◆ **RECORD EXTRACTS**:
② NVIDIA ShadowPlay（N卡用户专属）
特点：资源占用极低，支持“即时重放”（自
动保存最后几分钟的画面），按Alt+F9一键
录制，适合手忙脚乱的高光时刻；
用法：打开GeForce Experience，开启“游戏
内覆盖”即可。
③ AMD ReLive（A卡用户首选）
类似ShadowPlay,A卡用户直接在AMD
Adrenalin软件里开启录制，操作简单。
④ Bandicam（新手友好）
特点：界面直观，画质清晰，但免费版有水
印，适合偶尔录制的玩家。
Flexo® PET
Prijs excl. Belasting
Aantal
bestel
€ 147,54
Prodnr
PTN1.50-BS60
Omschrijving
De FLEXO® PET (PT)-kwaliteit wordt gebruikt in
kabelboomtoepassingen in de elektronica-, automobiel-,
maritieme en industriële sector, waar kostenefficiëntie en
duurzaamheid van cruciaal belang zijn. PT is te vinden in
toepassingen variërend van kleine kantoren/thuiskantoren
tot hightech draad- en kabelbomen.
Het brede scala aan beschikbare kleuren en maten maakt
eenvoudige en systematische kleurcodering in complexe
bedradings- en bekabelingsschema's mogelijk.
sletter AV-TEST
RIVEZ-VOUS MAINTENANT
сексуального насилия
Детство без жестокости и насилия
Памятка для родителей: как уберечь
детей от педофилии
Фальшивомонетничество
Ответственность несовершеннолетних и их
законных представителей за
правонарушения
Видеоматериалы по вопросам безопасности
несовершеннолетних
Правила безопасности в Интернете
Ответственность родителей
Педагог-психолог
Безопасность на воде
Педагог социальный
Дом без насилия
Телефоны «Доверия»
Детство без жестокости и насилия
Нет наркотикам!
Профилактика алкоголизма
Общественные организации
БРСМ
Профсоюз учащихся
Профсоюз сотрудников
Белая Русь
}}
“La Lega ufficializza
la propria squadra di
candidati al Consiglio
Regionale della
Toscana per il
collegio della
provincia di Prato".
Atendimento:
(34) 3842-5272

==

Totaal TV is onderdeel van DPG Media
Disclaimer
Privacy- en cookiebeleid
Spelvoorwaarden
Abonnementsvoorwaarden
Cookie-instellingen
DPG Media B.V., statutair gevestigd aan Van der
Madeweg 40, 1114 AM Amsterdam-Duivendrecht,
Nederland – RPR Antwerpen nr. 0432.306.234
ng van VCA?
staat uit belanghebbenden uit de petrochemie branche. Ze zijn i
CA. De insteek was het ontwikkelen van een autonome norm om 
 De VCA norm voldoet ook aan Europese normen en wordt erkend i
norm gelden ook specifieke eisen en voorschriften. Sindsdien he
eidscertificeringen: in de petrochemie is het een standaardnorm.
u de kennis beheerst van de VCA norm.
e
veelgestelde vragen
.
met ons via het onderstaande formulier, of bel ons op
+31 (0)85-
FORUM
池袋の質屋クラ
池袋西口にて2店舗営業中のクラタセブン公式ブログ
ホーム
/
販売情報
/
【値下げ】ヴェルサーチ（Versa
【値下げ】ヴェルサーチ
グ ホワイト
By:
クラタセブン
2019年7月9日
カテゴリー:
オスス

==

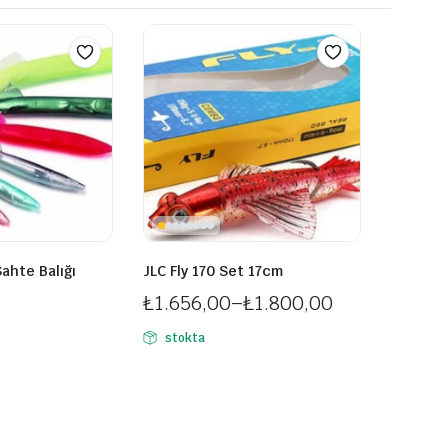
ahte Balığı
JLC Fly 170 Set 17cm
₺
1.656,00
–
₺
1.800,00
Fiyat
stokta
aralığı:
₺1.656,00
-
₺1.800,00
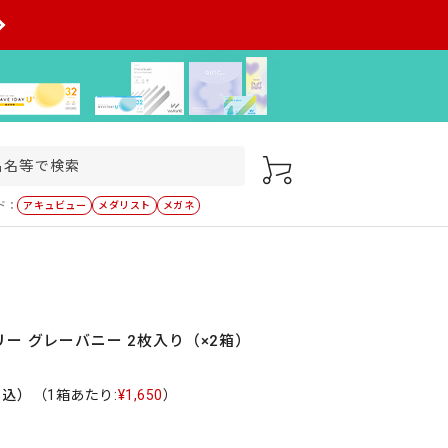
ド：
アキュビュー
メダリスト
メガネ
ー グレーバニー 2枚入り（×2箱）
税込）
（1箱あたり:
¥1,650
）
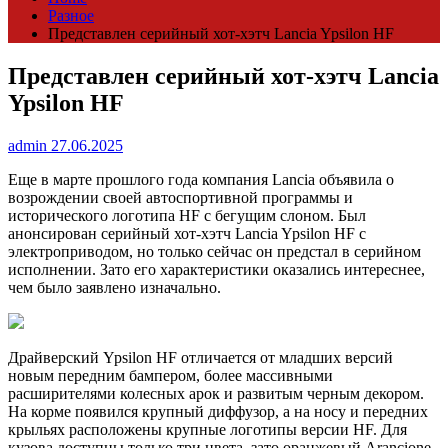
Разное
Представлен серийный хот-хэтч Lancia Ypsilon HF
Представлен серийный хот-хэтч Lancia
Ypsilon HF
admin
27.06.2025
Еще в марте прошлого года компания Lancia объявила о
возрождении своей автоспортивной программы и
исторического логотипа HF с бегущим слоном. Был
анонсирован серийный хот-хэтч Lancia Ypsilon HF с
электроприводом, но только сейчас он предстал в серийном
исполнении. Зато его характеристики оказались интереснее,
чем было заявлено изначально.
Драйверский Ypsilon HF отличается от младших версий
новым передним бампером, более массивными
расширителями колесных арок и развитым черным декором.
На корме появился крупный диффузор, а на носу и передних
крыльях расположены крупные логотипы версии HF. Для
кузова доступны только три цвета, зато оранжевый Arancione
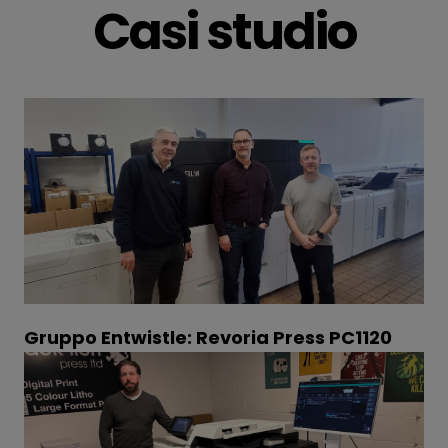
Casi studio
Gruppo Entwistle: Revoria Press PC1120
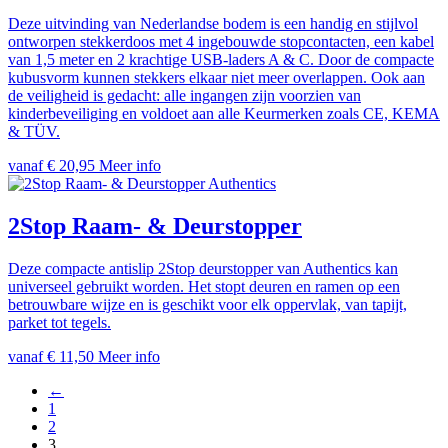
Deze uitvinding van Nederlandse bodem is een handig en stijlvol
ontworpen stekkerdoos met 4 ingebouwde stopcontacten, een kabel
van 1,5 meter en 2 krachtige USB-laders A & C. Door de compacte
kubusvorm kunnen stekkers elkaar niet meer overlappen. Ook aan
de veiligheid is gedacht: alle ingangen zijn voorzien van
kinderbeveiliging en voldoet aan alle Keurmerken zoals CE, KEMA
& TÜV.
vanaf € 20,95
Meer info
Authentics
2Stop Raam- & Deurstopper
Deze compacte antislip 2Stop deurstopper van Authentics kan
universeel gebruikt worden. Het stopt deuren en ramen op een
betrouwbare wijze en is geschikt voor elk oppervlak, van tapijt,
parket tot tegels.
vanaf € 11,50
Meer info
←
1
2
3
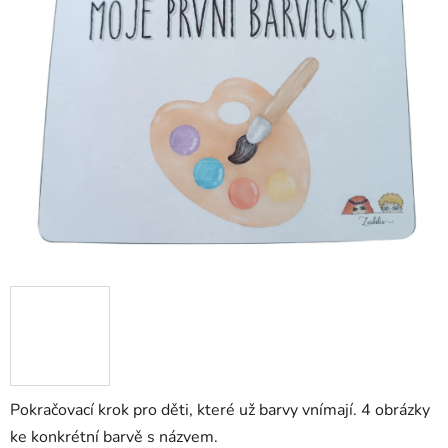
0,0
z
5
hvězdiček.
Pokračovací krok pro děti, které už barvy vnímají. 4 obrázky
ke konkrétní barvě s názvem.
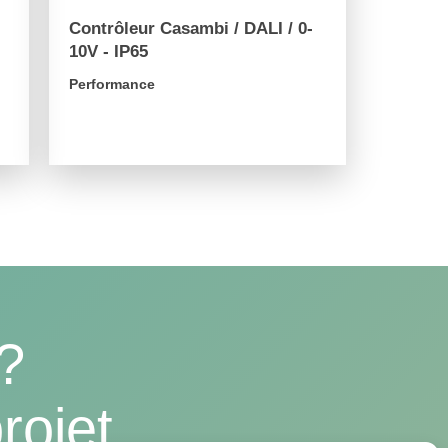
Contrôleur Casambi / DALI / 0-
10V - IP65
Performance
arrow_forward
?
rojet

◆ **WHAT YOU NEED TO DO**:
The lines you return should be those above that contain the word "только", every one of them.

◆ **WRITTEN RESPONSE**:
электроприводом, но только сейчас он предстал в серийном
кузова доступны только три цвета, зато оранжевый Arancione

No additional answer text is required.